Assets belonging to the man accused of being the Army’s top-ranking IRA agent should be frozen during an independent police investigation, relatives of his alleged victims said.
They urged the National Crime Agency (NCA) – Britain’s FBI – to investigate cash allegedly transferred by the UK Government to a former bricklayer claimed to be the informer known as Stakeknife.
Bedfordshire Police Chief Constable Jon Boutcher says he is rigorously but fairly gathering information about a high-ranking mole who reputedly led the republican organisation’s “nutting squad”, which brutally interrogated and murdered suspected spies and informers during the Northern Ireland conflict.

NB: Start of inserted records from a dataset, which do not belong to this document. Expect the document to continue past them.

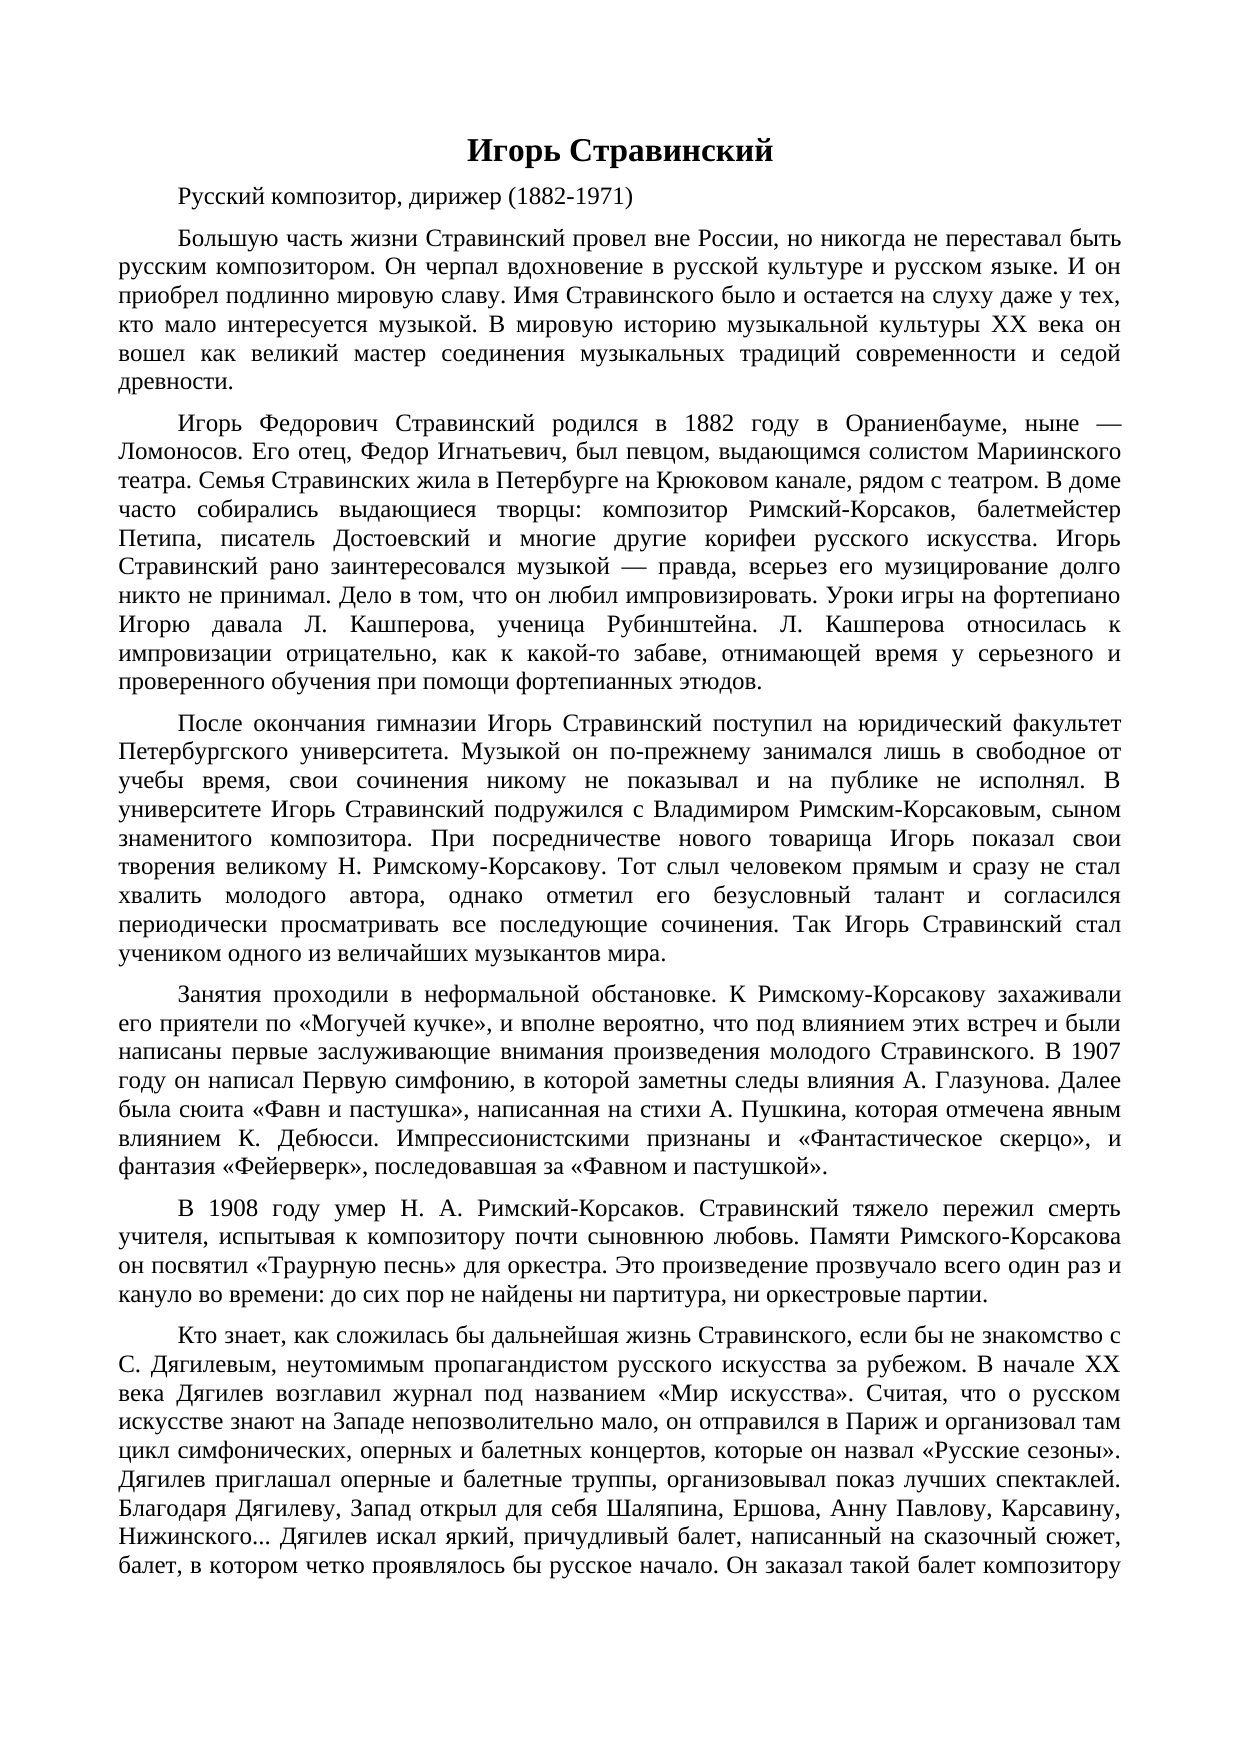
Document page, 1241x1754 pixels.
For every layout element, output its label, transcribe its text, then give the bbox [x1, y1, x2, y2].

text После окончания гимназии Игорь Стравинский поступил на юридический факультет Петербургского университета. Музыкой он по-прежнему занимался лишь в свободное от учебы время, свои сочинения никому не показывал и на публике не исполнял. В университете Игорь Стравинский подружился с Владимиром Римским-Корсаковым, сыном знаменитого композитора. При посредничестве нового товарища Игорь показал свои творения великому Н. Римскому-Корсакову. Тот слыл человеком прямым и сразу не стал хвалить молодого автора, однако отметил его безусловный талант и согласился периодически просматривать все последующие сочинения. Так Игорь Стравинский стал учеником одного из величайших музыкантов мира. [118, 708, 1122, 966]
text В 1908 году умер Н. А. Римский-Корсаков. Стравинский тяжело пережил смерть учителя, испытывая к композитору почти сыновнюю любовь. Памяти Римского-Корсакова он посвятил «Траурную песнь» для оркестра. Это произведение прозвучало всего один раз и кануло во времени: до сих пор не найдены ни партитура, ни оркестровые партии. [118, 1193, 1122, 1308]
text Большую часть жизни Стравинский провел вне России, но никогда не переставал быть русским композитором. Он черпал вдохновение в русской культуре и русском языке. И он приобрел подлинно мировую славу. Имя Стравинского было и остается на слуху даже у тех, кто мало интересуется музыкой. В мировую историю музыкальной культуры XX века он вошел как великий мастер соединения музыкальных традиций современности и седой древности. [118, 223, 1122, 395]
text Занятия проходили в неформальной обстановке. К Римскому-Корсакову захаживали его приятели по «Могучей кучке», и вполне вероятно, что под влиянием этих встреч и были написаны первые заслуживающие внимания произведения молодого Стравинского. В 1907 году он написал Первую симфонию, в которой заметны следы влияния А. Глазунова. Далее была сюита «Фавн и пастушка», написанная на стихи А. Пушкина, которая отмечена явным влиянием К. Дебюсси. Импрессионистскими признаны и «Фантастическое скерцо», и фантазия «Фейерверк», последовавшая за «Фавном и пастушкой». [118, 979, 1122, 1180]
text Русский композитор, дирижер (1882-1971) [118, 181, 1122, 210]
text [118, 1320, 1122, 1579]
text Игорь Стравинский [118, 131, 1122, 169]
text Игорь Федорович Стравинский родился в 1882 году в Ораниенбауме, ныне — Ломоносов. Его отец, Федор Игнатьевич, был певцом, выдающимся солистом Мариинского театра. Семья Стравинских жила в Петербурге на Крюковом канале, рядом с театром. В доме часто собирались выдающиеся творцы: композитор Римский-Корсаков, балетмейстер Петипа, писатель Достоевский и многие другие корифеи русского искусства. Игорь Стравинский рано заинтересовался музыкой — правда, всерьез его музицирование долго никто не принимал. Дело в том, что он любил импровизировать. Уроки игры на фортепиано Игорю давала Л. Кашперова, ученица Рубинштейна. Л. Кашперова относилась к импровизации отрицательно, как к какой-то забаве, отнимающей время у серьезного и проверенного обучения при помощи фортепианных этюдов. [118, 408, 1122, 695]
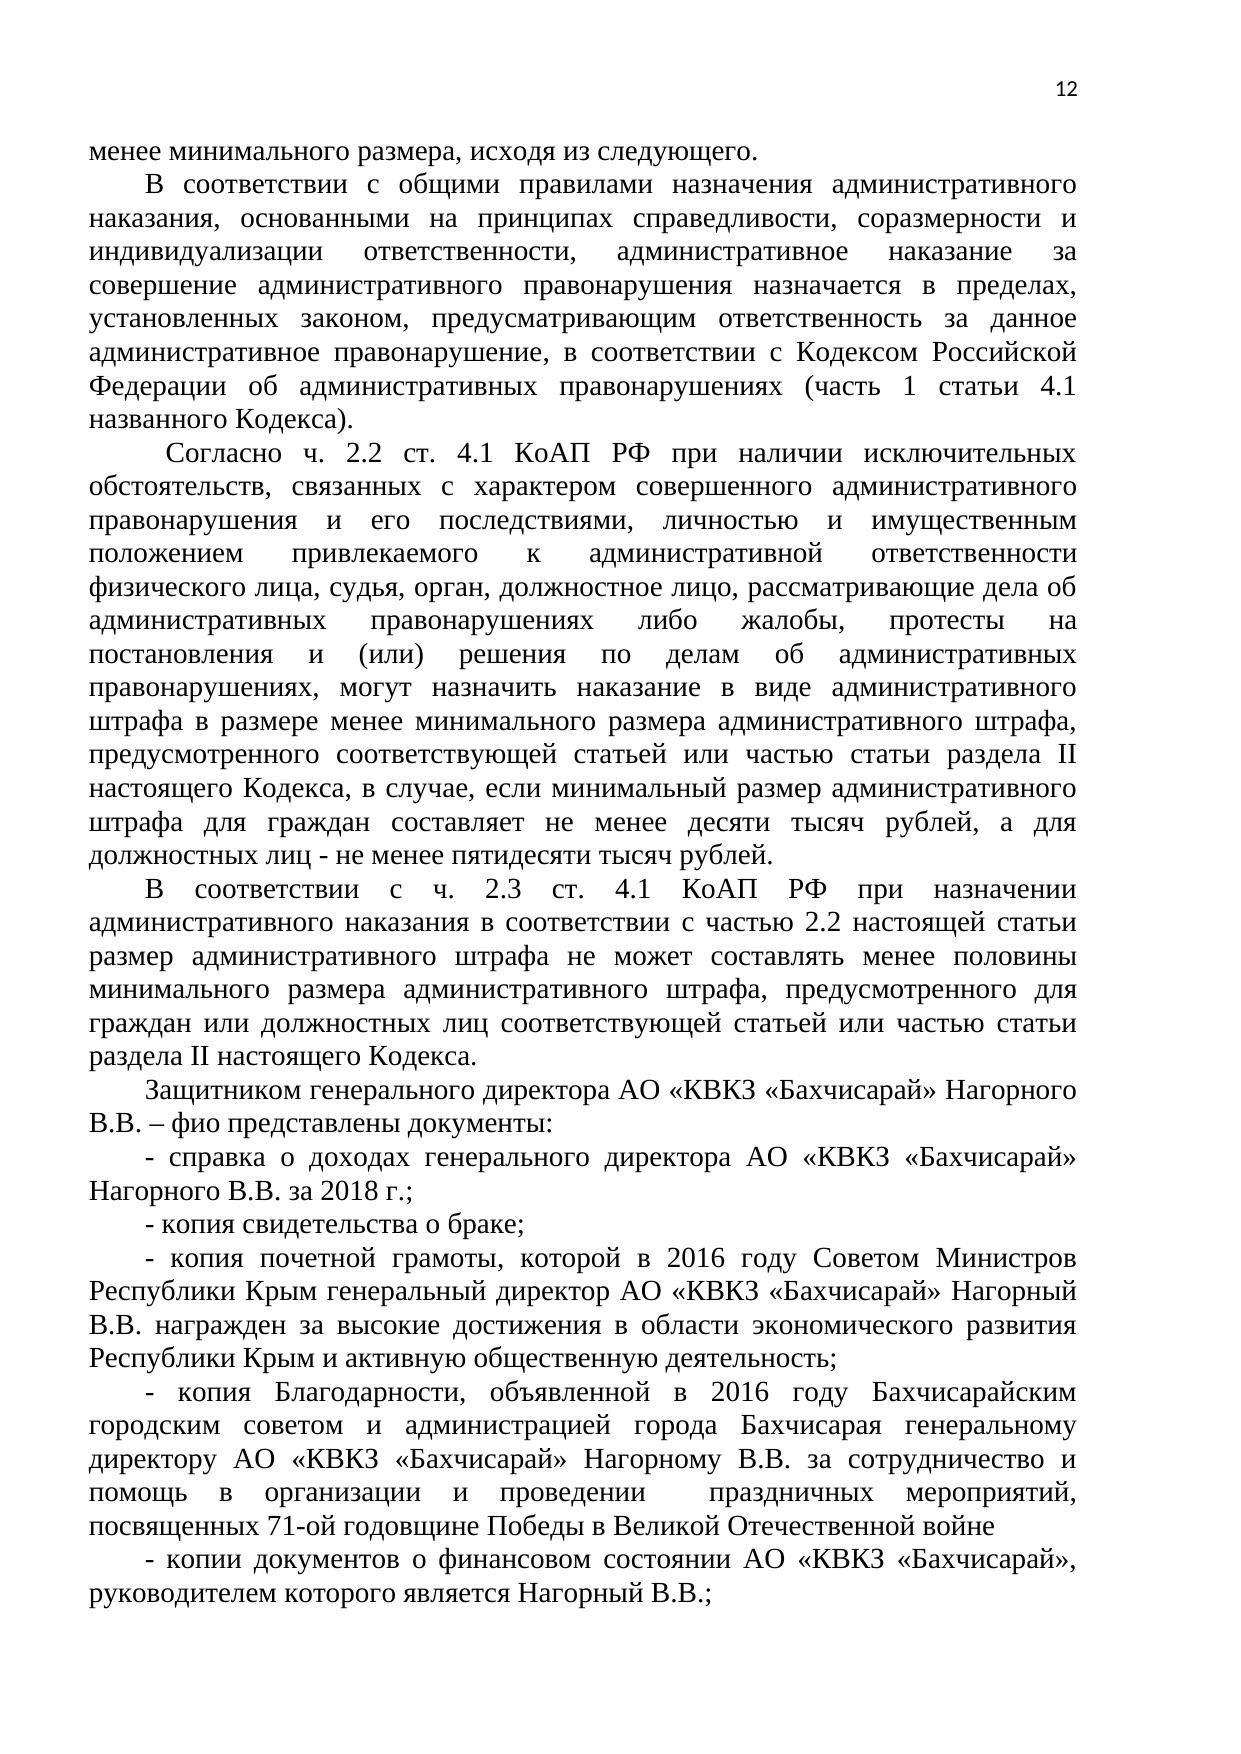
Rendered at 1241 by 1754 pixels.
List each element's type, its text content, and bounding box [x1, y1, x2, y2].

text - копия Благодарности, объявленной в 2016 году Бахчисарайским городским советом и администрацией города Бахчисарая генеральному директору АО «КВКЗ «Бахчисарай» Нагорному В.В. за сотрудничество и помощь в организации и проведении праздничных мероприятий, посвященных 71-ой годовщине Победы в Великой Отечественной войне [88, 1374, 1078, 1542]
text - копия почетной грамоты, которой в 2016 году Советом Министров Республики Крым генеральный директор АО «КВКЗ «Бахчисарай» Нагорный В.В. награжден за высокие достижения в области экономического развития Республики Крым и активную общественную деятельность; [88, 1240, 1078, 1374]
text В соответствии с ч. 2.3 ст. 4.1 КоАП РФ при назначении административного наказания в соответствии с частью 2.2 настоящей статьи размер административного штрафа не может составлять менее половины минимального размера административного штрафа, предусмотренного для граждан или должностных лиц соответствующей статьей или частью статьи раздела II настоящего Кодекса. [88, 871, 1078, 1072]
text Согласно ч. 2.2 ст. 4.1 КоАП РФ при наличии исключительных обстоятельств, связанных с характером совершенного административного правонарушения и его последствиями, личностью и имущественным положением привлекаемого к административной ответственности физического лица, судья, орган, должностное лицо, рассматривающие дела об административных правонарушениях либо жалобы, протесты на постановления и (или) решения по делам об административных правонарушениях, могут назначить наказание в виде административного штрафа в размере менее минимального размера административного штрафа, предусмотренного соответствующей статьей или частью статьи раздела II настоящего Кодекса, в случае, если минимальный размер административного штрафа для граждан составляет не менее десяти тысяч рублей, а для должностных лиц - не менее пятидесяти тысяч рублей. [88, 435, 1078, 871]
text Защитником генерального директора АО «КВКЗ «Бахчисарай» Нагорного В.В. – фио представлены документы: [88, 1072, 1078, 1139]
text - копии документов о финансовом состоянии АО «КВКЗ «Бахчисарай», руководителем которого является Нагорный В.В.; [88, 1542, 1078, 1609]
text - справка о доходах генерального директора АО «КВКЗ «Бахчисарай» Нагорного В.В. за 2018 г.; [88, 1139, 1078, 1206]
text В соответствии с общими правилами назначения административного наказания, основанными на принципах справедливости, соразмерности и индивидуализации ответственности, административное наказание за совершение административного правонарушения назначается в пределах, установленных законом, предусматривающим ответственность за данное административное правонарушение, в соответствии с Кодексом Российской Федерации об административных правонарушениях (часть 1 статьи 4.1 названного Кодекса). [88, 166, 1078, 435]
text - копия свидетельства о браке; [88, 1206, 1078, 1240]
text Между тем, учитывая обстоятельства, на которые ссылается защитник генерального директора АО «КВКЗ «Бахчисарай» Нагорного В.В. – фио о замене административного наказания в виде административного штрафа на предупреждение, мировой судья считает, что с учетом этих обстоятельств возможно применение наказания в виде административного штрафа в размере менее минимального размера, исходя из следующего. [88, 133, 1078, 166]
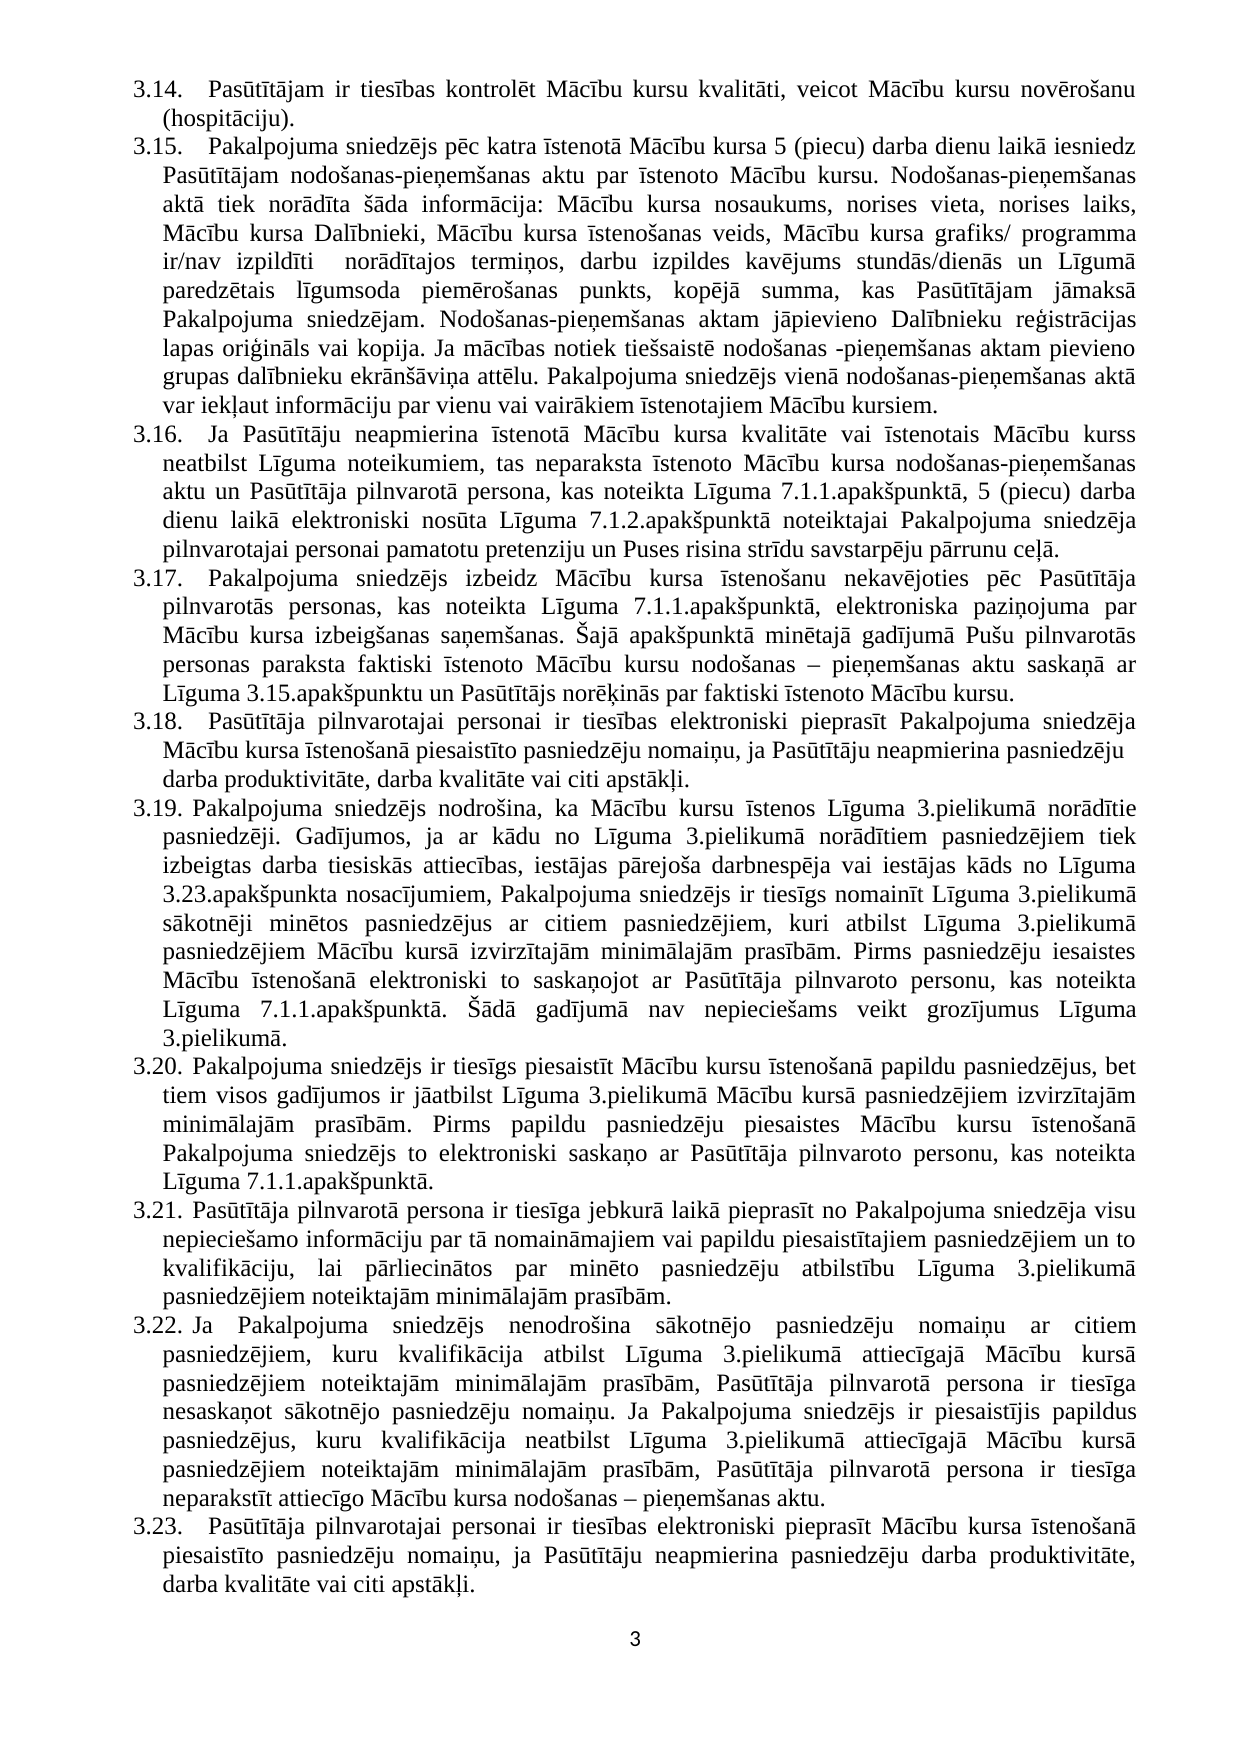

In 2003, Stakeknife was widely named as west Belfast man Freddie Scappaticci, but he has always strongly denied it, and rejects claims that he was an IRA informer.
Mark Thompson, chief executive of Belfast-based Relatives for Justice lobby group, in a letter to the NCA said: “On behalf of the families killed as a result of the activities of agent Stakeknife we request that the NCA investigate these payments by the UK Government; freeze all assets of Mr Scappaticci and the accounts to which these monies were paid into; if necessitated conduct financial forensic audits of his accounts and any financial transfers to other accounts should there have been a bid to conceal money; transfers including property deeds, shares, bonds and other assets and net gains to relatives and/or close friends and associates.”
Mr Thompson claimed payments were made for potentially criminal action and should be seized or frozen pending the outcome of Mr Boutcher’s investigation.
Dozens of detectives are probing more than 50 murders linked to Stakeknife as part of the chief constable’s Operation Kenova.
Suspects including members of the security forces and the Provisional IRA are being brought in for questioning, the senior officer has said.
The inquiry is centred on possible crimes by paramilitaries, agents and Army and police handlers linked to Stakeknife.
Multiple murders, attempted murders, torture and unlawful imprisonments are included.
Steve Rodhouse, director of general operations at the NCA, said: “Given the obvious evidential nexus to Operation Kenova, whether the alleged proceeds of any criminal benefit purportedly obtained by Mr Scappaticci up to circa 1994 can in fact be identified and pursued is clearly a matter for the Public Prosecution Service Northern Ireland (PPSNI) and Mr Boutcher collegiately to consider.
“Furthermore and in any event, while the NCA has functions conferred on it under the Proceeds of Crime Act 2002, it does not currently have a counter-terrorism remit under the Crime and Courts Act 2013, in consequence of which, the NCA is not empowered to investigate the activities of Mr Scappaticci et al and by extension, evidence of any assets which may be identified as having been acquired in consequence of the activities alleged.
“The NCA will however keep the matters raised in your letter under review pending the outcome of Operation Kenova.”